- [Exercise directions] I need each line of the entries below that includes the string "tussen".

[Records contained in a dataset]
· · · · · · ·

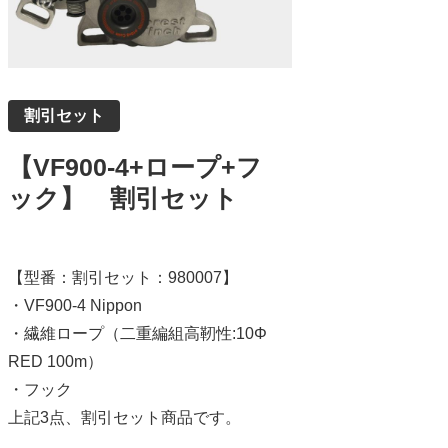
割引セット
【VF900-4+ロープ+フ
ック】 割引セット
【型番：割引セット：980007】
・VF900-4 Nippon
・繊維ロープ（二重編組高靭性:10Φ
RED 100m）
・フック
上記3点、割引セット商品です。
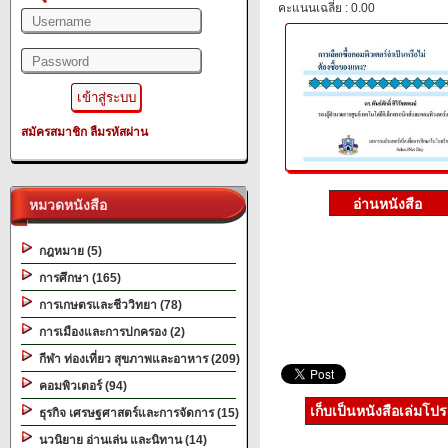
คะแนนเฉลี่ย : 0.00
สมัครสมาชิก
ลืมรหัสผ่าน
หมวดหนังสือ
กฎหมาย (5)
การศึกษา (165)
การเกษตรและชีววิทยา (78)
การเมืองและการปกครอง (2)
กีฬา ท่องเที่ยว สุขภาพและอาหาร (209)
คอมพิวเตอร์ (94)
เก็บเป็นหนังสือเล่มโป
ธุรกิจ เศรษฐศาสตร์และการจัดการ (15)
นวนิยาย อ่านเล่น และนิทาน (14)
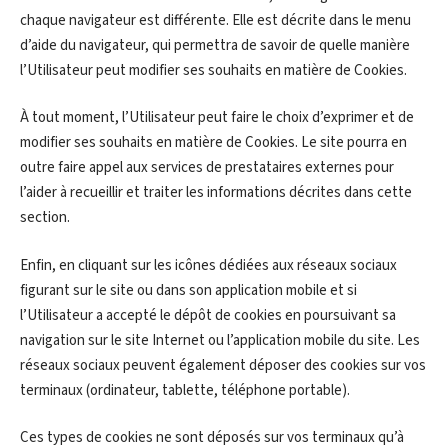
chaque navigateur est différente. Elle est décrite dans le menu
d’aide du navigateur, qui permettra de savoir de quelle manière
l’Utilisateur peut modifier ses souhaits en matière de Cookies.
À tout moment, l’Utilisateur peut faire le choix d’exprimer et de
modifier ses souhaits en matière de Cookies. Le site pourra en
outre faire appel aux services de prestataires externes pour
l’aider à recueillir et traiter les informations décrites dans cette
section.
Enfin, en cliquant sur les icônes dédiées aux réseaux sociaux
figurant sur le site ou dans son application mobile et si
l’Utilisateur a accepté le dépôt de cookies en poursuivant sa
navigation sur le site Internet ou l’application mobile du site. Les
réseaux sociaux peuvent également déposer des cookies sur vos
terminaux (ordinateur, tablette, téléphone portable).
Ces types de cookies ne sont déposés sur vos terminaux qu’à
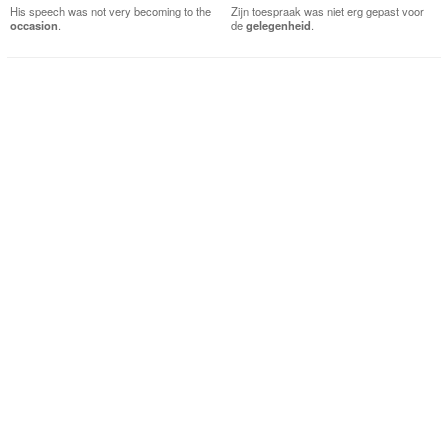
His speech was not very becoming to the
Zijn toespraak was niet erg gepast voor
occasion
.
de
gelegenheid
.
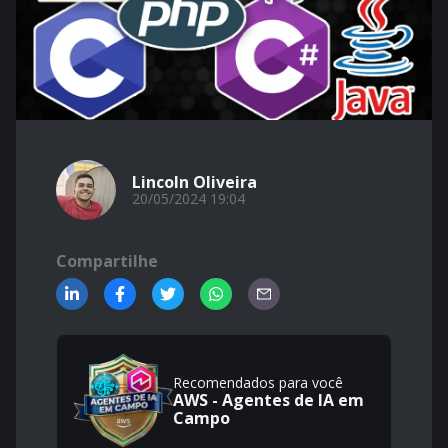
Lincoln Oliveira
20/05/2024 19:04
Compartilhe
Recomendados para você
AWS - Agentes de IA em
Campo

· · · · · · ·

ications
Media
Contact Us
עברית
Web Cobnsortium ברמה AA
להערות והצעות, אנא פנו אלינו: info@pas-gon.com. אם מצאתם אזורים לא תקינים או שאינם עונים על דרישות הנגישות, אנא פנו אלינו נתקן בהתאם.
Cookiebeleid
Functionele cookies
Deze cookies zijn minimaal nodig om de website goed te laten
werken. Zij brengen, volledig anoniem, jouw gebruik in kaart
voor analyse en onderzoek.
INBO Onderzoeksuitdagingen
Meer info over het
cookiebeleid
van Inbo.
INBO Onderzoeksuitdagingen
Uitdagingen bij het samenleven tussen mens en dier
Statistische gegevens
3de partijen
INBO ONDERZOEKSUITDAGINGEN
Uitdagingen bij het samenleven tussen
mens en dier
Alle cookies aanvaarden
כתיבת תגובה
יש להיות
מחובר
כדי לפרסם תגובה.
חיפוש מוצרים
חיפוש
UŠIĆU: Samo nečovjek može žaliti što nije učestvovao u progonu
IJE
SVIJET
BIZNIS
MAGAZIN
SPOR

· · · · · · ·

- [Task answer]
Uitdagingen bij het samenleven tussen mens en dier
Uitdagingen bij het samenleven tussen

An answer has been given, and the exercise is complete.